> **Exercise instructions**
1: Please rewrite the part of the Modern Workspace post that begins at the words "Modern Workspace: the" and stops after "to achieve today.", putting "Microsoft Research" in place of "Office Labs".
2: Decide whether each statement agrees with the Modern Workspace post, and answer yes or no, quoting the words of the post that settle it: (a) The post was written by Gary Cooper. (b) The writer watched the video at Microsoft Campus in 2012. (c) Fully transparent workstations are available today.
3: According to the Modern Workspace post, whose furniture designs are still found in offices and homes?

> **Excerpt provided**
============================================================

Modern Workspace: the vision

 
 

29 July 2020 | Written by Gary Cooper

Search for “Modern Workplace” and you’ll get a lot of results about ‘digital’, ‘collaboration’, ‘smart’, ‘connected’, ‘engaging’ and ‘what is the modern workplace?’ Now time to really start talking about the Modern Workspace

Created by the Office Labs group it shows one vision of how the seamless use of natural language, touch and gesture input, displays and cameras everywhere can create windows on information and bring people together from across the globe. This vision of ubiquitous computing still drives what many technology companies are trying to achieve today.

Microsoft have used the term around for a number of years ever since this inceptional video. I remember watching this with other wide-eyed Microsoft customers at Microsoft Campus back in 2009 and pondering on how long it would take before the innovations on display would become reality. More than 10 years later, we still don’t quite have fully transparent workstations or paper thin folding displays, but many of the concepts that rely upon unseen Artificial Intelligence such as on the fly translation are maturing. The Internet of Things is yielding never seen before integration of our environment with data and its presentation. Some things in the video, however, don’t change though and we still have offices and homes with timeless furniture designs from Charles and Ray Eames.

Since the video was first shown we’ve seen the Surface range of Microsoft devices appear; both the tablet and interactive display kind. These are baby steps towards the vision, but huge leaps in terms of what we had before them. What is evident though is that the concept of Workspace rather than Workplace has only accelerated. Technology has enabled us to work from anywhere, within reason, and as technology has become cheaper overall we tend to have better technology at home than we do in the traditional office. Bring Your Own Whatever applies more widely now than ever. The quest for seamless integration that unveils those amazing user experiences is still some way off though.

============================================================

> **Entries shown**
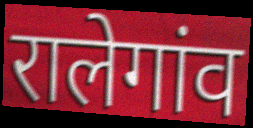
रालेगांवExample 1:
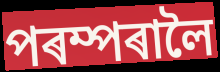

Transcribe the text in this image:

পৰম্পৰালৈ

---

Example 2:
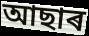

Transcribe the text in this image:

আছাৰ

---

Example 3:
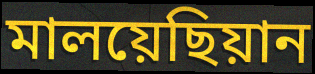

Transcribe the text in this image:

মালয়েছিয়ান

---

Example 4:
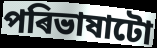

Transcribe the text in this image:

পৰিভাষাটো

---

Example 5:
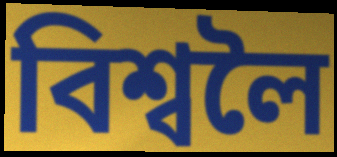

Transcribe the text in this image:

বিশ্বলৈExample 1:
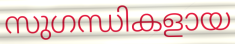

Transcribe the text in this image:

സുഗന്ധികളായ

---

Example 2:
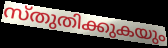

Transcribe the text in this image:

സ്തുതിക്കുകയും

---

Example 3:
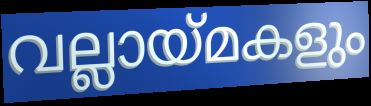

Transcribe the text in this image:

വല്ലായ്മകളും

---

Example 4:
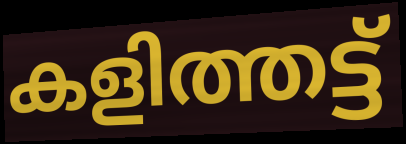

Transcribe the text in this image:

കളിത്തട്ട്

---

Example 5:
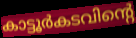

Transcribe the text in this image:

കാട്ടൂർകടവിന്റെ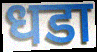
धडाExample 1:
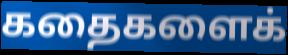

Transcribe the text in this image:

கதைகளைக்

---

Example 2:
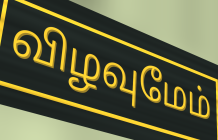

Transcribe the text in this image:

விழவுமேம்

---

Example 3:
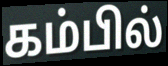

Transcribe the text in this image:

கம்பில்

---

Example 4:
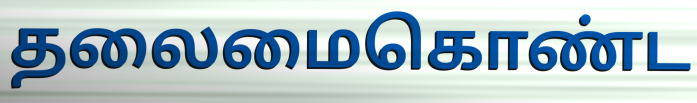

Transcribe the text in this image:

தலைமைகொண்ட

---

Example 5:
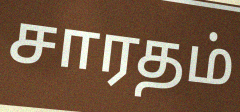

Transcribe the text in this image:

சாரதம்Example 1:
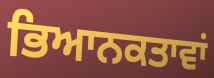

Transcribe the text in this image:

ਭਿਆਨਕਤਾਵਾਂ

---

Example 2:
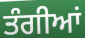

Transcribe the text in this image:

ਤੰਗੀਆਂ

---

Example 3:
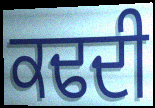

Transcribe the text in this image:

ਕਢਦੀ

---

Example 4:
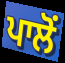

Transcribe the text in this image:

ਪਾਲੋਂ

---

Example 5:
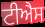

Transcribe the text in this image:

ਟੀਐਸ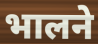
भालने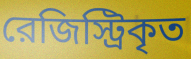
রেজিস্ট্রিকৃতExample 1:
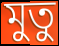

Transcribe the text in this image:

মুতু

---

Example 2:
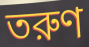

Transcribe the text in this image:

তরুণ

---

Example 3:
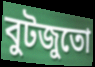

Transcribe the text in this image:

============================================================

> **Solutions**
1:
Modern Workspace: the vision

 
 

29 July 2020 | Written by Gary Cooper

Search for “Modern Workplace” and you’ll get a lot of results about ‘digital’, ‘collaboration’, ‘smart’, ‘connected’, ‘engaging’ and ‘what is the modern workplace?’ Now time to really start talking about the Modern Workspace

Created by the Microsoft Research group it shows one vision of how the seamless use of natural language, touch and gesture input, displays and cameras everywhere can create windows on information and bring people together from across the globe. This vision of ubiquitous computing still drives what many technology companies are trying to achieve today.

2:
(a) Yes: "Written by Gary Cooper"
(b) No: "I remember watching this with other wide-eyed Microsoft customers at Microsoft Campus back in 2009"
(c) No: "we still don’t quite have fully transparent workstations or paper thin folding displays"

3: Charles and Ray Eames.